Personally I don’t have any major issues with Facebook. It’s a useful free service for sharing information. I share interesting articles, the occasional picture, blog posts, and my music releases. I like to see what my friends and acquaintances are up to, and what they find interesting, and what they want to promote to me (their show, music release, new book, restaurant, etc). Recently my friend used Facebook to sell a mattress, which I think is an appropriate use of the medium (she didn’t want to deal with creepers on craigslist).

In general I try to abide by the following:

  • Don’t share anything I’m not comfortable with the entire world seeing.
  • If someone is wrong on the internet, that’s OK (I don’t need to intervene).
  • Don’t use Facebook to express my deepest feelings.

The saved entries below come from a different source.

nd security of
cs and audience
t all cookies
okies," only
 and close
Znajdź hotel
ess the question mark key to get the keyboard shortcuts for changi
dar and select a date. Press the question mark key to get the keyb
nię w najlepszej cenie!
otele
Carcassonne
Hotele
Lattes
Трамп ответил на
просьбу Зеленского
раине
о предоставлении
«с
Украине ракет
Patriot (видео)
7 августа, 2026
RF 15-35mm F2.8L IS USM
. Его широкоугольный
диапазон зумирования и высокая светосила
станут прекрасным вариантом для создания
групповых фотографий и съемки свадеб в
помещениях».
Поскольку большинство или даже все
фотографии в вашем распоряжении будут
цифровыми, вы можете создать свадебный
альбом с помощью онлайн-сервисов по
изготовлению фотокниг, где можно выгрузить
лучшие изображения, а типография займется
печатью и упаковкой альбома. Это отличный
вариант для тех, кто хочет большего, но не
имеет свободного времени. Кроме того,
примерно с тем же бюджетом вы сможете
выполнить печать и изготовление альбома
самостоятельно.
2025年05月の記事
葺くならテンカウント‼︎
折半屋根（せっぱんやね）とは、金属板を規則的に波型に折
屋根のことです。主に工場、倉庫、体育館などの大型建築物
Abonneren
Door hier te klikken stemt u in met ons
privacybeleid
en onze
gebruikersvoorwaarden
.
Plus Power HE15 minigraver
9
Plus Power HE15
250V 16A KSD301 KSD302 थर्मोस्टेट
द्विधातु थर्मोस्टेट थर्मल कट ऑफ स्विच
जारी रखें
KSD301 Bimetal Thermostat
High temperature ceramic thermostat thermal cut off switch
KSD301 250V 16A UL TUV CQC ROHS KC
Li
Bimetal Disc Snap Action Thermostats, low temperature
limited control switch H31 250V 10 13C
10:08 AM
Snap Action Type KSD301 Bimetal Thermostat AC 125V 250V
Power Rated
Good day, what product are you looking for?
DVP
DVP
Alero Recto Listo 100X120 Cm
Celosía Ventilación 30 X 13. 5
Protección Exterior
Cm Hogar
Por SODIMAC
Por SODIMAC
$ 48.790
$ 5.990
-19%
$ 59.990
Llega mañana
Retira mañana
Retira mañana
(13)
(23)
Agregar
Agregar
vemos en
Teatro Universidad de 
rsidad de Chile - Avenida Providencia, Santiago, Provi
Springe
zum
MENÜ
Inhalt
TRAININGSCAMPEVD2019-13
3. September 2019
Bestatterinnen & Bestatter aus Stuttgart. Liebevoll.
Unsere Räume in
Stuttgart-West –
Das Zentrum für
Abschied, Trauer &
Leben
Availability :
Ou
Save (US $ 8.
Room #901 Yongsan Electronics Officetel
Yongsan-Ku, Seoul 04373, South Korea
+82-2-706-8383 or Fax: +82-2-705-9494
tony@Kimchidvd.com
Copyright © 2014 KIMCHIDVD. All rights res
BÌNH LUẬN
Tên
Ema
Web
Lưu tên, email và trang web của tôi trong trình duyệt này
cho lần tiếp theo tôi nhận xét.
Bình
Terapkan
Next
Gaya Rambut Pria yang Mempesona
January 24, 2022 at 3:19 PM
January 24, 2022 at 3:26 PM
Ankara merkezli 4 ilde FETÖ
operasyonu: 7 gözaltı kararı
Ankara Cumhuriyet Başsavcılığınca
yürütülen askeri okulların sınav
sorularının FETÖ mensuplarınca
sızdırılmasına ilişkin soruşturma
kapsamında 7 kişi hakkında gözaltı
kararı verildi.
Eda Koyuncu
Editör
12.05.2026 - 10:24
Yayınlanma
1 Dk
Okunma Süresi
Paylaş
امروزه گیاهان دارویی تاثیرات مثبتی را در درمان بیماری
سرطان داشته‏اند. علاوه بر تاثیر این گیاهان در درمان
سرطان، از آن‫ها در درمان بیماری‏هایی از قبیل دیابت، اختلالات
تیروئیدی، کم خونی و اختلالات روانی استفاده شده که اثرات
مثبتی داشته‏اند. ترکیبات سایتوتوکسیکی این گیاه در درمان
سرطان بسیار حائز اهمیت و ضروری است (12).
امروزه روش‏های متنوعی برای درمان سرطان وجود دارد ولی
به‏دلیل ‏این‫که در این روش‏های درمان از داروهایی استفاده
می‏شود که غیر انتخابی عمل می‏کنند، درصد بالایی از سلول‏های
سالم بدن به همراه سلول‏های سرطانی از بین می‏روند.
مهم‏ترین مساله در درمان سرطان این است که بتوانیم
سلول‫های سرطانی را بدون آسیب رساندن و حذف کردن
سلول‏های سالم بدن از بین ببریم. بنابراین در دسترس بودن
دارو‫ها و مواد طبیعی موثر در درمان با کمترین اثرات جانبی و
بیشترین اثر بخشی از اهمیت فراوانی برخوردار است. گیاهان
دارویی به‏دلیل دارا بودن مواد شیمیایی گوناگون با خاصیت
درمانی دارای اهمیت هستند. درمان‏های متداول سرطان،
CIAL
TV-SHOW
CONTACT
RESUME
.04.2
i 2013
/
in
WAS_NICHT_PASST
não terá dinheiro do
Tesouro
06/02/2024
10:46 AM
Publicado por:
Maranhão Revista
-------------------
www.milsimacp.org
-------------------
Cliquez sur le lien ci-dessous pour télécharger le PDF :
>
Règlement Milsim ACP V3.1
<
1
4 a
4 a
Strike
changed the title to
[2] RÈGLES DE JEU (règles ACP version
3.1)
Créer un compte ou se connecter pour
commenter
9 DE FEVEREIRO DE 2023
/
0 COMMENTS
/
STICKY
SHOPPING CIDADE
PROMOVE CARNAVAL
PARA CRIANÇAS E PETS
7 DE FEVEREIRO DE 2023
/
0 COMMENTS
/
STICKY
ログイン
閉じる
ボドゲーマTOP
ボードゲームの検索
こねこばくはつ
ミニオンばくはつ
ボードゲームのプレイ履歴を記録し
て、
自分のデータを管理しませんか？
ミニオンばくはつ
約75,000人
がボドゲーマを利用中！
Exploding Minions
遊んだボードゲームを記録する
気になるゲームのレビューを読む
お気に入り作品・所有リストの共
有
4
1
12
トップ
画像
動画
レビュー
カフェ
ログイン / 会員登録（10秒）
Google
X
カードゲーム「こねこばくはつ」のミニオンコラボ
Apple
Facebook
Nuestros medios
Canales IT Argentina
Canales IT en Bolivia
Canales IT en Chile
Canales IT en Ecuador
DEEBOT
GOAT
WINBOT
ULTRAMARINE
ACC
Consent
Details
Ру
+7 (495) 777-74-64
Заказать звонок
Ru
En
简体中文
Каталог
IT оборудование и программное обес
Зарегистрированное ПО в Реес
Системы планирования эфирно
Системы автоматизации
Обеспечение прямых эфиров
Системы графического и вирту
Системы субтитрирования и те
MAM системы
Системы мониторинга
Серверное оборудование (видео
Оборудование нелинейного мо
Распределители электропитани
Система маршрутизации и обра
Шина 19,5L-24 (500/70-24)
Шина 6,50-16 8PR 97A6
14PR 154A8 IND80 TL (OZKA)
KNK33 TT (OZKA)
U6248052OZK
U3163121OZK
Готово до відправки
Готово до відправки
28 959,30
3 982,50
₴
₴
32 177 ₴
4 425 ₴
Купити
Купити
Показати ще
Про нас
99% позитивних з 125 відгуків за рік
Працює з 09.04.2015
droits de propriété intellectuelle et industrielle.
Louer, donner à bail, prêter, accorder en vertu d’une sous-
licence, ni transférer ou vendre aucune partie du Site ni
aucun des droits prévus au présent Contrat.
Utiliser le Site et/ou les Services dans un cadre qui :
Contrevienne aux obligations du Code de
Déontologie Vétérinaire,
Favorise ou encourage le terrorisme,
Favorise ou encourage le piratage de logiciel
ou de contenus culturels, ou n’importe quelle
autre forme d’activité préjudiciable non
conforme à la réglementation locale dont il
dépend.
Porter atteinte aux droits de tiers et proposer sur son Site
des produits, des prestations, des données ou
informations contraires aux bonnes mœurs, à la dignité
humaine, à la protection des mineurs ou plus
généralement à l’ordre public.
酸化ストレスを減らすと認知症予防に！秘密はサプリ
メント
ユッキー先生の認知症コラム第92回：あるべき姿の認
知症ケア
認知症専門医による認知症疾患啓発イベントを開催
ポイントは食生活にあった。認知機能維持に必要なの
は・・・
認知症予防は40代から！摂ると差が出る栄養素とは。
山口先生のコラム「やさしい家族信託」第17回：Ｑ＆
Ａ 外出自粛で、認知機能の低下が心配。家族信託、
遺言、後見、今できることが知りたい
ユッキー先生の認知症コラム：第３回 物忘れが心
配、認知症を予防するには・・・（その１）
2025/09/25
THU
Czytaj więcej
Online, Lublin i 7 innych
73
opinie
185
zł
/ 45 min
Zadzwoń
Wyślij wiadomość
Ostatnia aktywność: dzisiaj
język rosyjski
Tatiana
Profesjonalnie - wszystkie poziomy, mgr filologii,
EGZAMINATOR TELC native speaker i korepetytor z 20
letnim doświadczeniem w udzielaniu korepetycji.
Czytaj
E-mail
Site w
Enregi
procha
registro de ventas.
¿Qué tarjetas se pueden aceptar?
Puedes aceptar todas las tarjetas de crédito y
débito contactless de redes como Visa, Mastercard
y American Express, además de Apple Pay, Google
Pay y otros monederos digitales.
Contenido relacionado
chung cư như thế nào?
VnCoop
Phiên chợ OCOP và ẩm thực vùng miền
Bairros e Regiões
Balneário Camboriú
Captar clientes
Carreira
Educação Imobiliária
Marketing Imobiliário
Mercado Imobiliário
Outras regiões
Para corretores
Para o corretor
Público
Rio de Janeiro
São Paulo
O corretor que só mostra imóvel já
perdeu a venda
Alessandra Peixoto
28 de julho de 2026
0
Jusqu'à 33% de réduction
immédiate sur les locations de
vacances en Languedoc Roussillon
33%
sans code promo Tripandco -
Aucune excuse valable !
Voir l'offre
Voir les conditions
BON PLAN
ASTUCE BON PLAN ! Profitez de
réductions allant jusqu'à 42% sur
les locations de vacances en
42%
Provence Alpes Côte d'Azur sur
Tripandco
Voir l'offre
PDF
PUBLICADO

Last night I watched a thread between friends go bad. Feelings hurt, accusations, defriending. Ouch! It was the kind of interaction that could put a person off of social media altogether. Face to face, or even on the phone, the interaction wouldn’t have deteriorated. We can’t read other people’s feelings — only their words. If you reach out for sympathy on social media, you might find some. But it’s a crapshoot. It’s more reliable to call a friend. Facebook just doesn’t work as a medium to emotionally connect. More often, it leaves people feeling more isolated and lonely. Facebook’s founders would like you believe that it’s a tool for social connection, but Facebook doesn’t work for emotional expression. At its best, Facebook is a shared clipboard. Facebook’s not for feelings.

Maybe that’s why teens, who need to express their feelings constantly, are leaving in droves. They’re right to. Leave the shared clipboard for the grown-ups.